Elmer Wingate

No. 84
- Position: End

Personal information
- Born: October 26, 1928 Baltimore, Maryland, U.S.
- Died: February 27, 2016 (aged 87) Towson, Maryland, U.S.
- Listed height: 6 ft 3 in (1.91 m)
- Listed weight: 235 lb (107 kg)

Career information
- High school: Baltimore Polytechnic Institute
- College: Maryland (1947–1950)
- NFL draft: 1951: 4th round, 46th overall pick

Career history
- Baltimore Colts (1953);

Awards and highlights
- First-team All-SoCon (1950);
- Stats at Pro Football Reference

= Elmer Wingate =

American football and lacrosse player (1928–2016)

Elmer Horsey Wingate (October 26, 1928 – February 27, 2016) was an American football player.
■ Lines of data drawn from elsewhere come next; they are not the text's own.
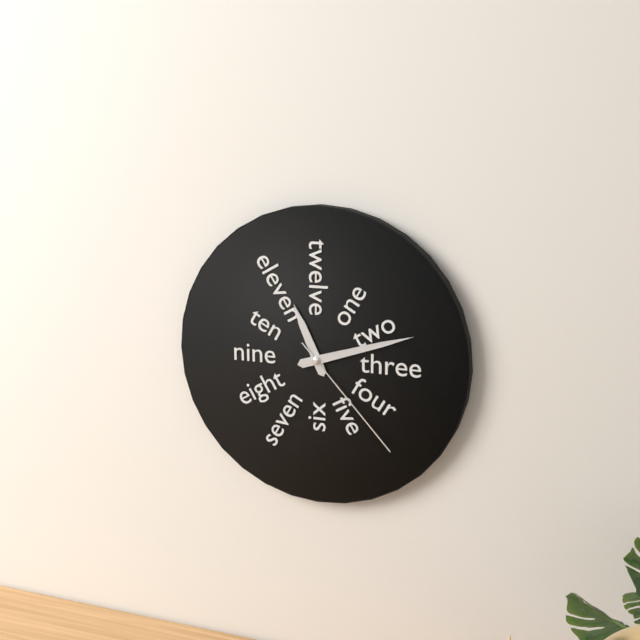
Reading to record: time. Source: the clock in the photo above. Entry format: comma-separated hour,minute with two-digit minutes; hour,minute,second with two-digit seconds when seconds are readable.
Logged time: 11,12,23
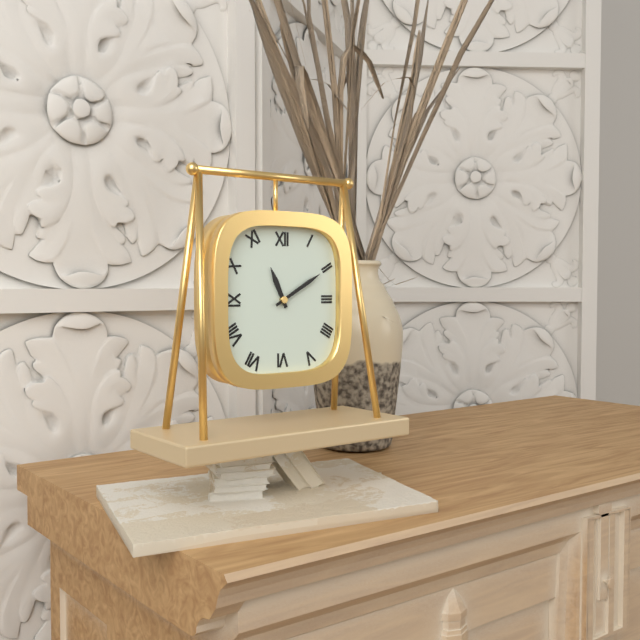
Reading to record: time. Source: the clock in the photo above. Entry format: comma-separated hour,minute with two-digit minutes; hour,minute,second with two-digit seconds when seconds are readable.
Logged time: 11,10
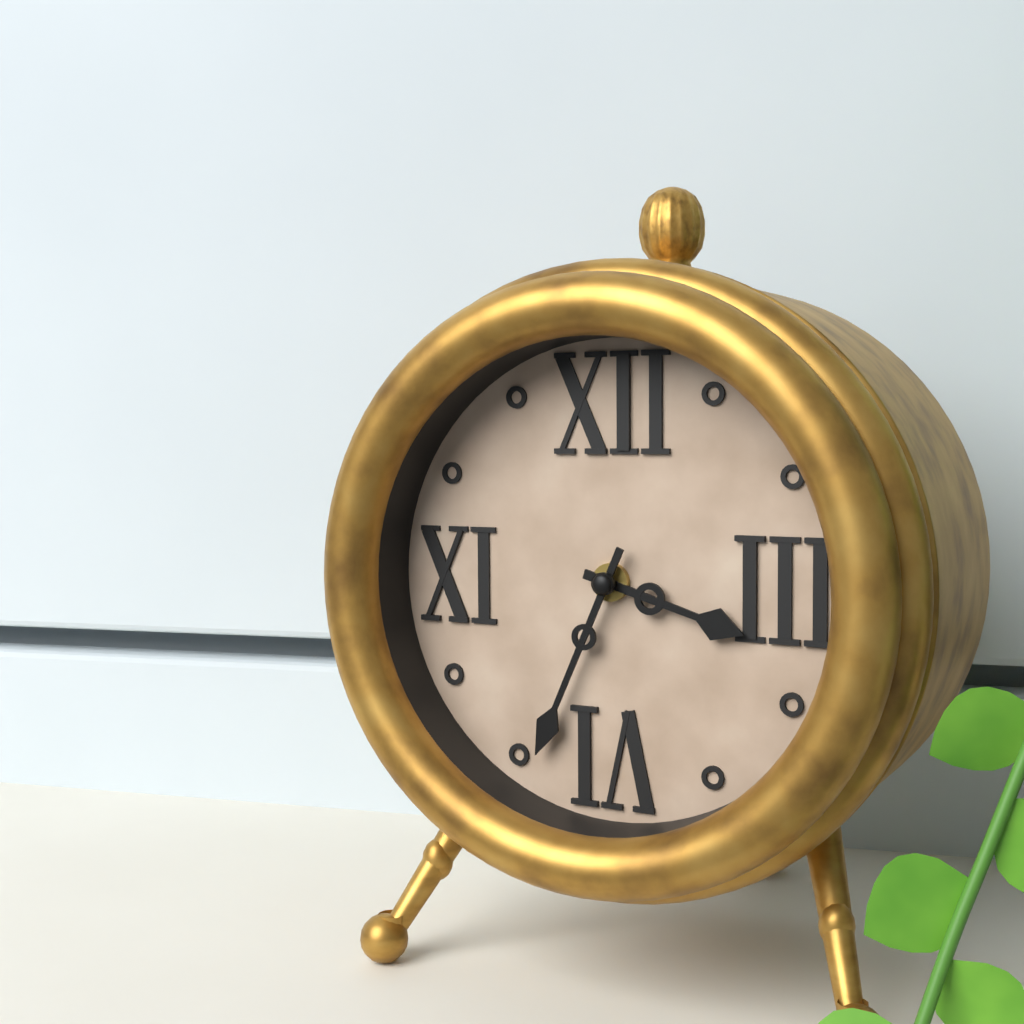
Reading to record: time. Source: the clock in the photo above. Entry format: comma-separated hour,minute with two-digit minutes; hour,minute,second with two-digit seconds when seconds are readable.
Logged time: 3,34
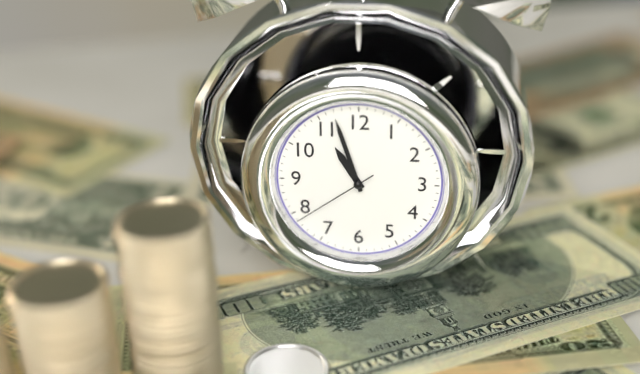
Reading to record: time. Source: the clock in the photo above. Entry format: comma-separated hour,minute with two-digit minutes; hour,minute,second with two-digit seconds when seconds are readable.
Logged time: 10,57,39
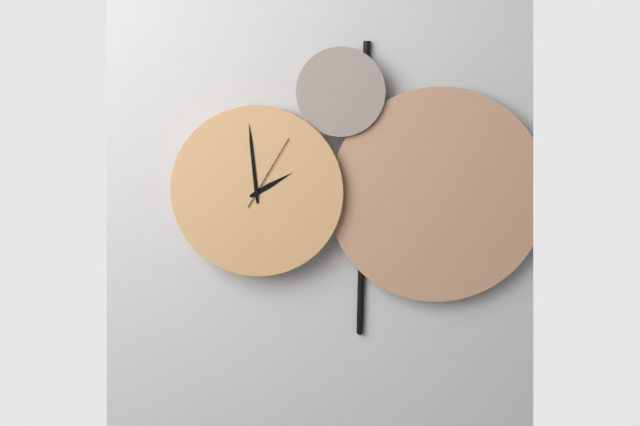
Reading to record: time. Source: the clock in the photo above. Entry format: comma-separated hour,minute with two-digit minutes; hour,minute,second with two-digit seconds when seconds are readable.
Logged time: 1,59,05
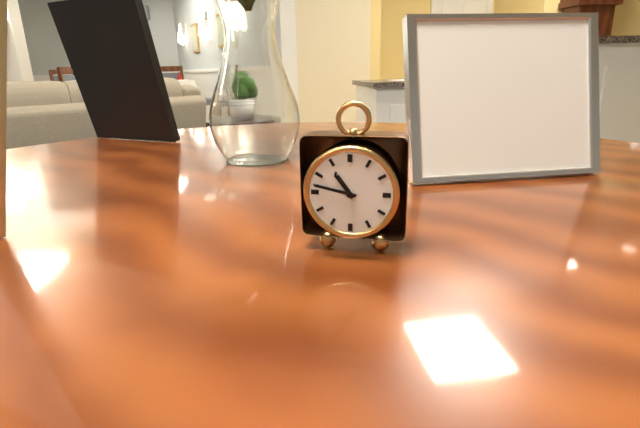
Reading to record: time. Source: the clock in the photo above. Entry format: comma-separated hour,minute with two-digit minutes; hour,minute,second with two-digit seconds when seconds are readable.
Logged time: 10,47
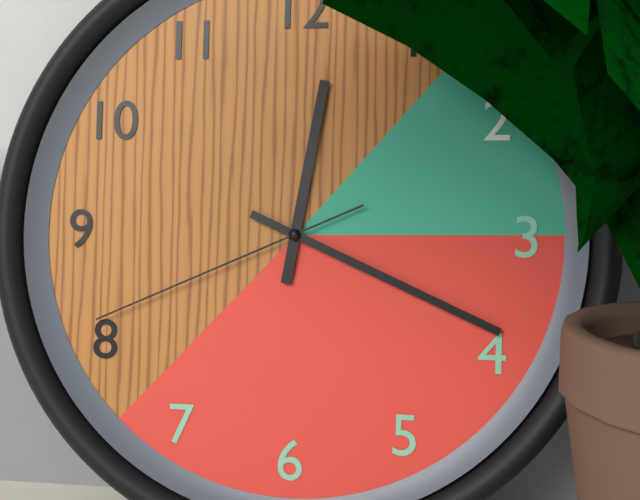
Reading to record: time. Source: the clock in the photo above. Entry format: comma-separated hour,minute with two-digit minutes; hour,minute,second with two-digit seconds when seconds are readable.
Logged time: 12,19,41
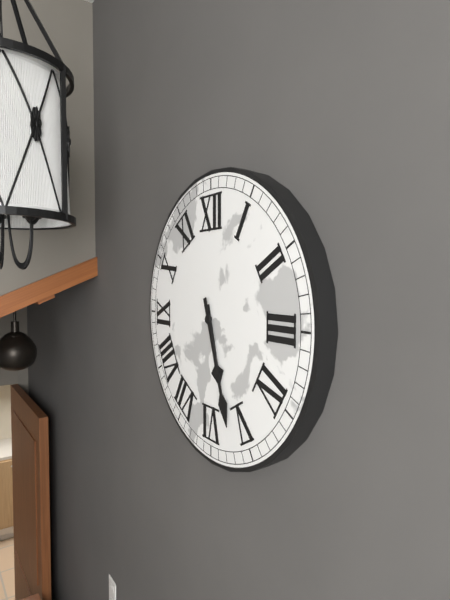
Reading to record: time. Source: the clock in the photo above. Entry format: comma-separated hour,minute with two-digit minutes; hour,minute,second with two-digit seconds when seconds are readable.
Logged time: 5,27
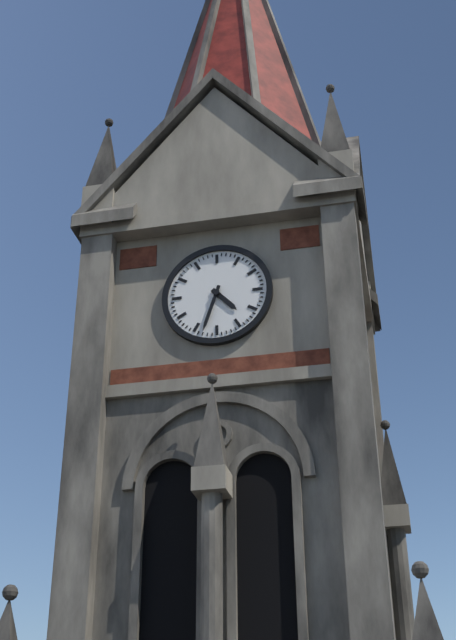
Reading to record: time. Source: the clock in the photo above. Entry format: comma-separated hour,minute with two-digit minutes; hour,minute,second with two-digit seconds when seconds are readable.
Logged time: 4,33
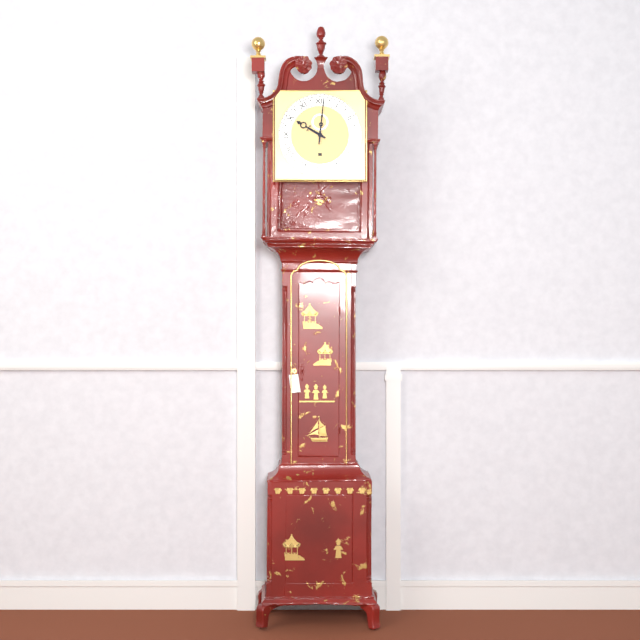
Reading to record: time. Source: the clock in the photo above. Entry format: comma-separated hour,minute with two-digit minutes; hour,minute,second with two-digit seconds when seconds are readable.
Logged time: 10,01
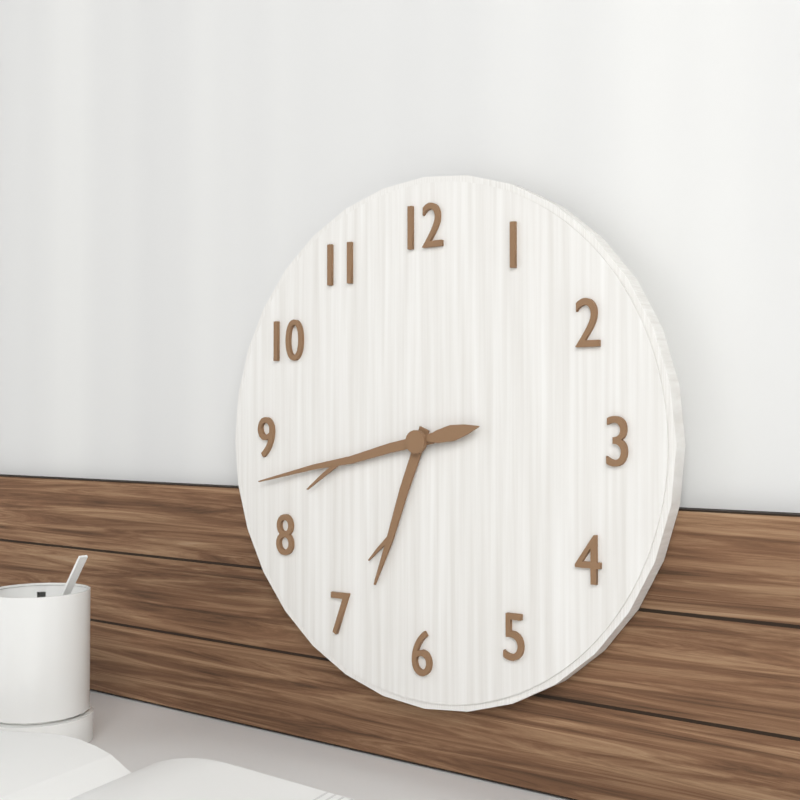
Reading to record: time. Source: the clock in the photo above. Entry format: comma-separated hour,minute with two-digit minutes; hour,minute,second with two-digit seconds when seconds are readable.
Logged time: 6,43,13
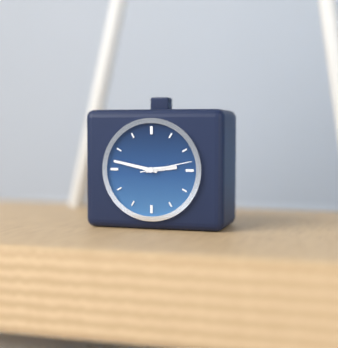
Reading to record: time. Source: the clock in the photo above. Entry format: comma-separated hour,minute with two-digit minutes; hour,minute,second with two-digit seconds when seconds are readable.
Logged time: 2,47,13
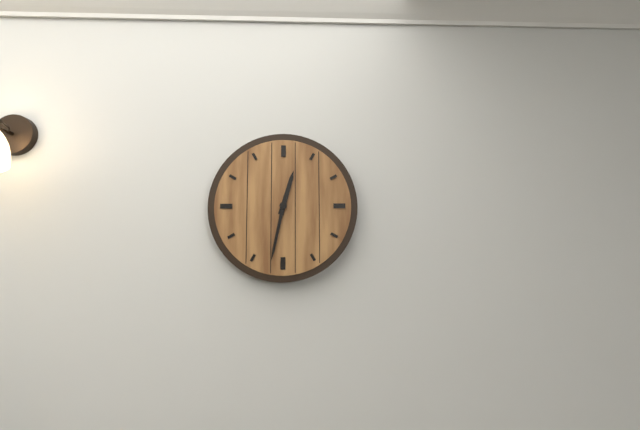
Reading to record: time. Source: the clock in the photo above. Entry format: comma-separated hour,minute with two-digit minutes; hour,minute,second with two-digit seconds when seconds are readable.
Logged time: 12,32
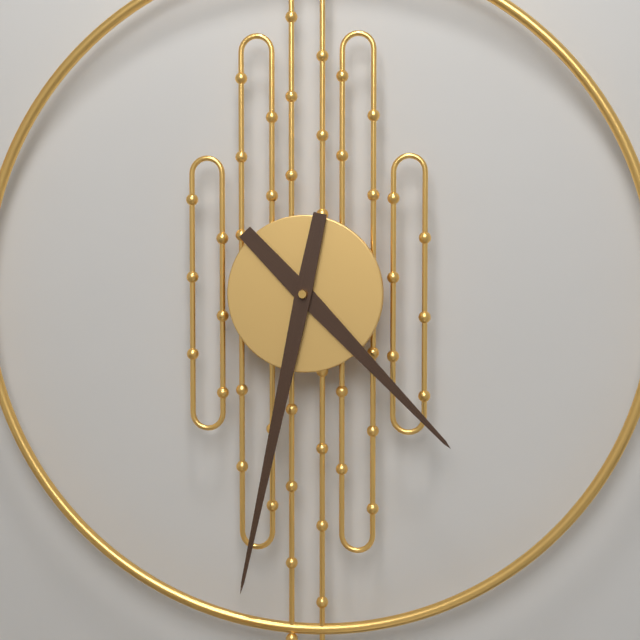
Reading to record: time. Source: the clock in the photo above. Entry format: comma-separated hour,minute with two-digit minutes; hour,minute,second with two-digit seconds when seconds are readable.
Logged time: 4,32
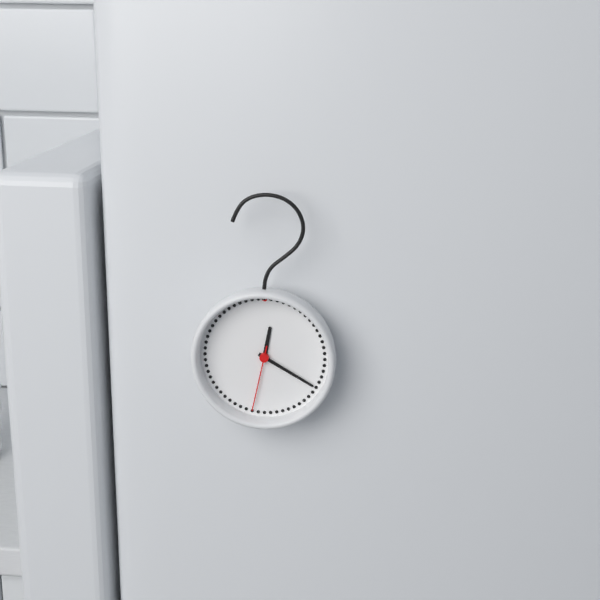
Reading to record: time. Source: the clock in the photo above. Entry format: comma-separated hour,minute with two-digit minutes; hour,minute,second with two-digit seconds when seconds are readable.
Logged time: 12,20,32
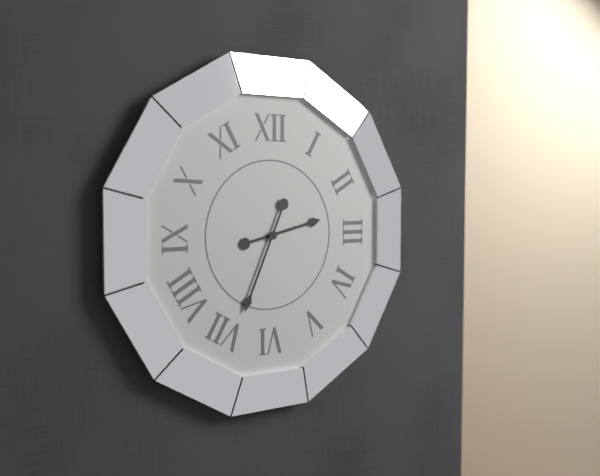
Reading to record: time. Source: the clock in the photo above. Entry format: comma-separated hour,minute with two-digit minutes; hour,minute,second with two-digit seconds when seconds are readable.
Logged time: 2,34
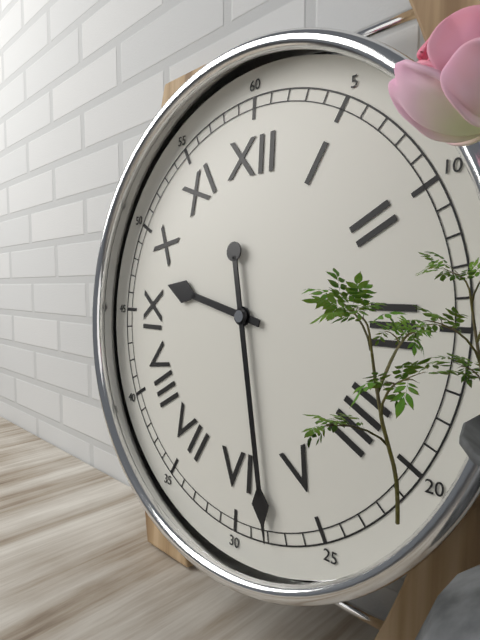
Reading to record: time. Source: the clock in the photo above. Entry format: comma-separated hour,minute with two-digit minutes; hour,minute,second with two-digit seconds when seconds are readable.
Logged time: 9,28
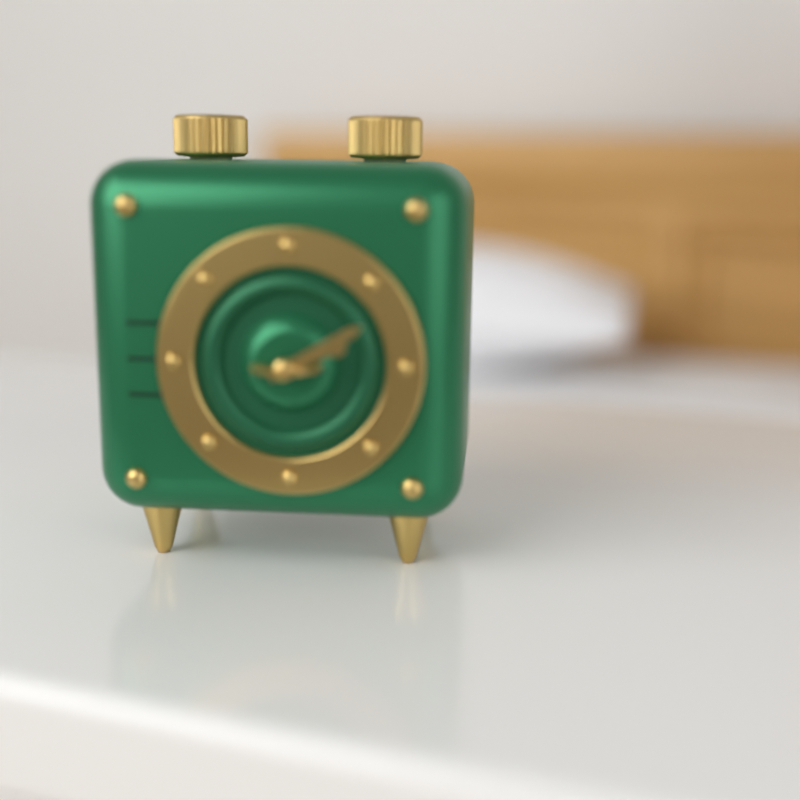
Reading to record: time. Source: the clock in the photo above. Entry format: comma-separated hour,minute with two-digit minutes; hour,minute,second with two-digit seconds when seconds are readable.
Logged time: 2,10
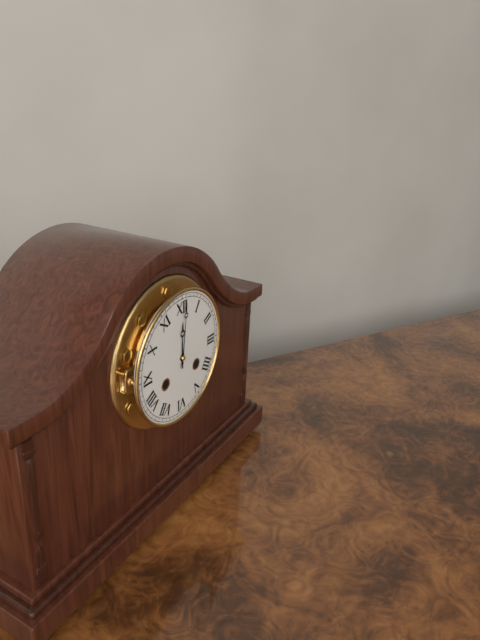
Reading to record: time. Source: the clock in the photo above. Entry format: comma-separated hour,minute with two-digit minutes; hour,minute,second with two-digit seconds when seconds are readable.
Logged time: 12,01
Wingate was drafted by the New York Yanks in the fourth round of the 1951 NFL draft and played for one season with the Baltimore Colts.

==Early life and college career==
Wingate was born in 1928 in Baltimore, Maryland and attended high school at the Baltimore Polytechnic Institute. He then went on to college at the University of Maryland. While there, Wingate played football for the Maryland Terrapins as a defensive end. In 1947, he was the team's receiving leader with 12 receptions for 145 yards and three touchdowns. In 1948, Wingate repeated as the Terrapins' leader receiver with nine receptions for 32 yards and three touchdowns, and was named an honorable mention All-American. In 1950, Wingate was named to the All-Southern Conference team. At Maryland, Wingate also played on the lacrosse team as a defenseman in 1950 and 1951. He was named to the All-American second-team in 1951.

==Later life==
He received a commission as a second lieutenant in the United States Air Force upon graduation from the University of Maryland as a member of the Air Force Reserve Officer Training Corps. While serving in the Air Force, he played football for the Bolling Air Force Base football team, where they won the service championship from 1952 to 1953. His service was during was during the Korean War era.

Wingate was selected in the fourth round of the 1951 NFL draft, 46th overall, by the New York Yanks. He eventually entered the league to play for the Baltimore Colts in 1953. While in the NFL, Wingate saw action in twelve games.